Get involved before things go wrong
Children are known to fare better if parents get involved in the school community, which is why Derek McCormack, director of the Raising Children Network, urges parents to show their face at school in the early years in any way they can.
“Helping with school events can really set a positive scene for the future,” he says.
Of course, that’s not always easy, with 73 per cent of Australian “couple” families having two working parents, but Martin says that a quick g’day to the teacher on a once-a-week drop-off, or an email to check how your child is faring, can lay great groundwork before things go awry.
“You might say, ‘I want to support the work you are doing. Is there anything we can do at home?’” he says.
“It’s important for kids to know that parents aren’t just sitting at home or going to work not knowing anything about what’s happening at school.”
Respect teachers’ expertise (and workload)
Just as someone wouldn’t swan into their accountant’s office and give them advice on how to prepare a tax return, Martin urges parents not to assume they understand classroom dynamics just because they once attended school themselves.
“Parents often roll in and go, ‘I know as much as the teacher, so I’m going to tell the teacher what to do’,” he says.
Not only are teachers often managing a big group of kids with increasingly complex needs, Martin says there is more to fit into the timetable than ever before.
“Teachers went to university and they are experts in what they do.
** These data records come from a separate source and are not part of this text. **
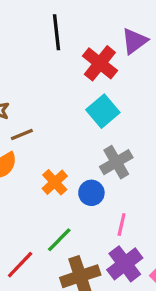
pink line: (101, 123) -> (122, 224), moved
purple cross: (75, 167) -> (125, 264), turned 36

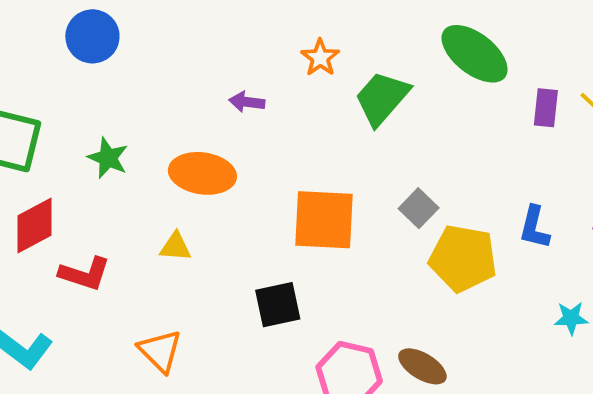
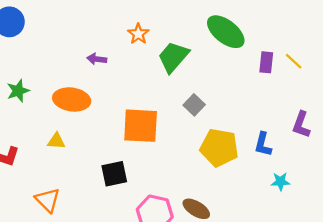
green star: (108, 158) -> (18, 91), turned 30
gray square: (419, 208) -> (194, 105), moved
blue L-shape: (534, 227) -> (263, 144), moved

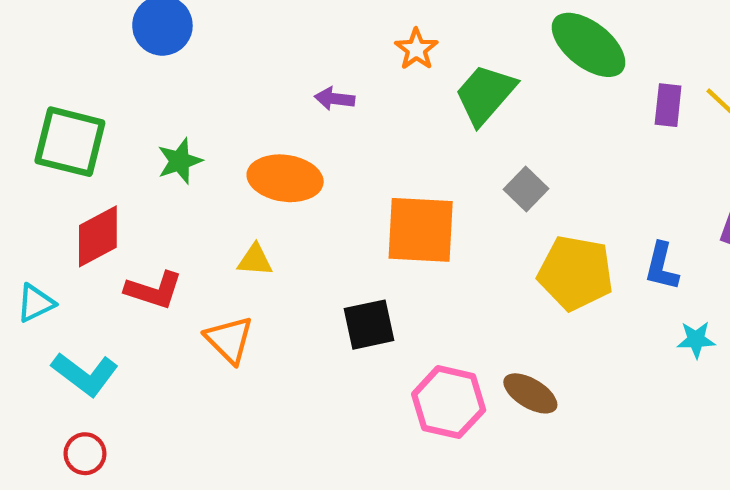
orange triangle: (48, 200) -> (229, 340), moved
They have a monstrous job, these days, and have to fit the curriculum in, along with a lot of other social and emotional [lessons] – it’s a much bigger gig than it used to be,” he says.
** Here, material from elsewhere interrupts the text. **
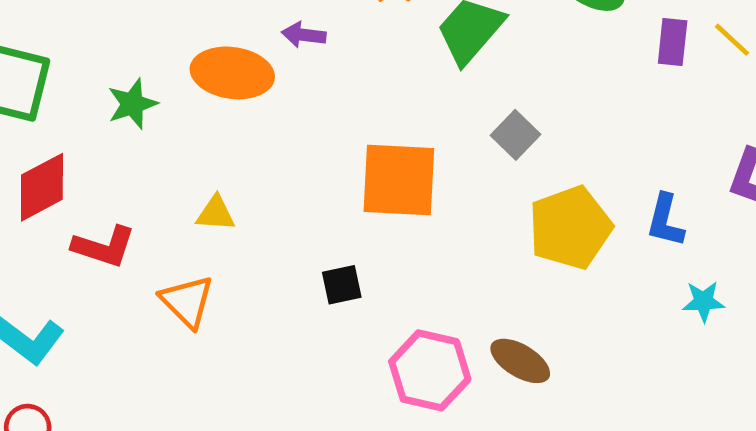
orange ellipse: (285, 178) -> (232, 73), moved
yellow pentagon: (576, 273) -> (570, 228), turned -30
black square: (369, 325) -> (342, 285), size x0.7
“There is also a trend of parents bypassing the teacher and going straight to the principal without having a conversation and giving the teacher the right to a reply.”
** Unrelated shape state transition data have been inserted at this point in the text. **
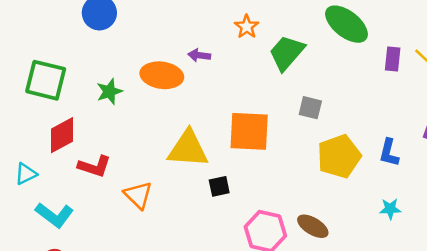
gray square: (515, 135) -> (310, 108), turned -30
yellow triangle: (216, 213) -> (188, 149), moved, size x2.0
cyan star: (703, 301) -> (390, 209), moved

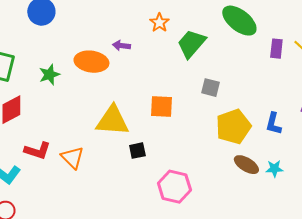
orange square: (249, 131) -> (161, 107), size x0.7
red L-shape: (94, 166) -> (37, 151), moved
brown ellipse: (313, 226) -> (246, 165), moved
Be curious about your child
Many parents are surprised to discover that their children are really different at school compared with how they behave at home.
“We want to be in partnership with teachers saying, ‘I know your kid at school and you know your kid at home, so what do you know about home that will help me in the classroom?’ and vice versa,” says Martin.
“There’s often a lot that both people could share. A good teacher could tell you a lot about your kids and you might find yourself saying, ‘That’s interesting, we don’t see that’.”
Above all, Martin advises parents not to bad-mouth the school in front of their kids.
“If a kid sees mum and dad disagree with the school, or think the teachers are idiots, the kid will likely adopt that view,” he says.
“In my case, I should have said to my son, ‘Charlie, I’m going to have a chat with the school but it doesn’t sound like you handled it very well and I’m supporting the school with this’.”
Give children a chance to rectify
As tempting as it might be to march into school to find out why your child is so upset, Martin says that oftentimes they benefit from advocating for themselves, or taking responsibility for the part they played.
“Kids can get really good at solving some of this stuff and if it’s not a pattern of behaviour and the story they tell you is not life-changing or development-altering, sometimes leaving it is a good thing to do,” he says.
“Teachers are only human and they can get frustrated … but at the same time, kids can be really sensitive. You could ask them, ‘What could you do better next time?’ Because we are trying to teach our kids to be resilient and that you’re not here to save them.”
At the same time, McCormack says parents should feel confident advocating for their child when required.
“Asking for adjustments or what options are available is completely appropriate – you should not feel like advocating is in some way causing them trouble,” he says.
“Allowing your kids to see you advocate on their behalf is really good, so they develop this language of talking about their needs, and when they do that they can become an advocate for themselves.”